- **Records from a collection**
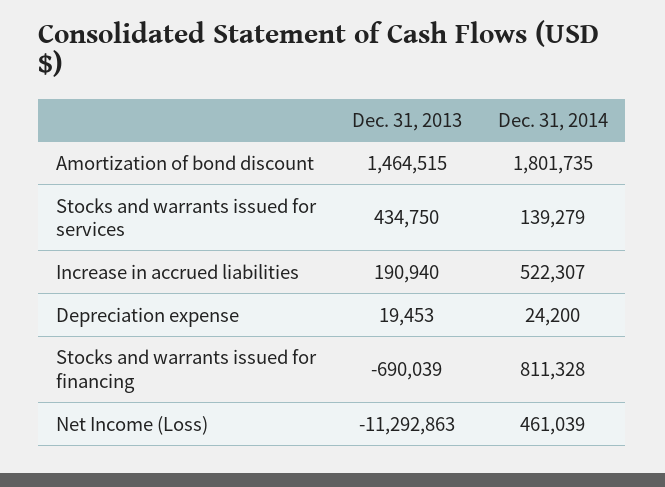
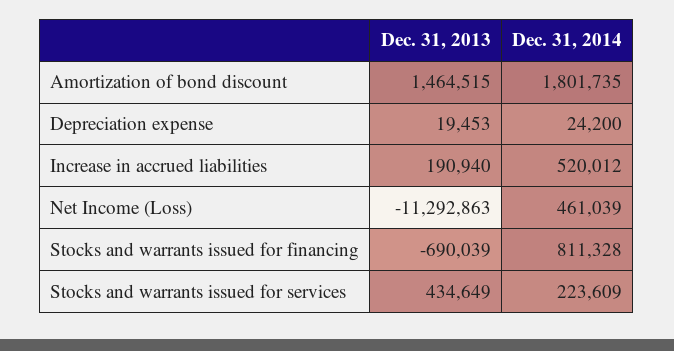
Dec. 31, 2013, Stocks and warrants issued for services: 434750 -> 434649
Dec. 31, 2014, Stocks and warrants issued for services: 139279 -> 223609
Dec. 31, 2014, Increase in accrued liabilities: 522307 -> 520012

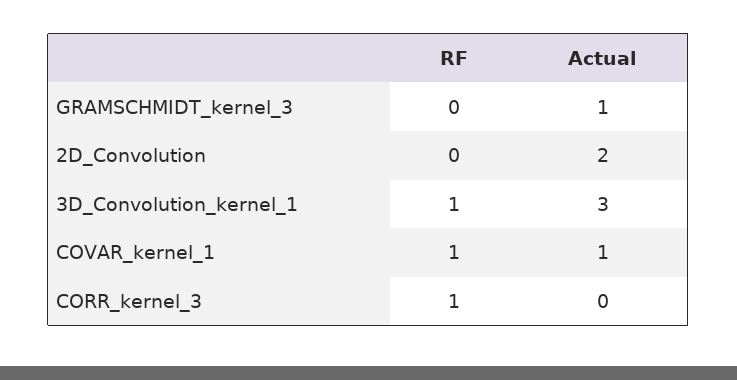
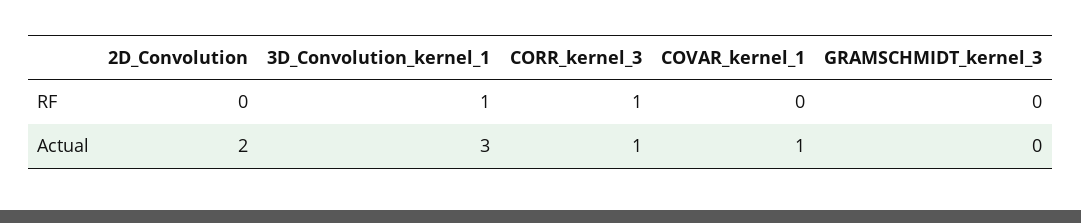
Actual, GRAMSCHMIDT_kernel_3: 1 -> 0
RF, COVAR_kernel_1: 1 -> 0
Actual, CORR_kernel_3: 0 -> 1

- **Task**
Determine how many lines of the data above hold the word "Actual". Output that number only.

- **Answer space**
2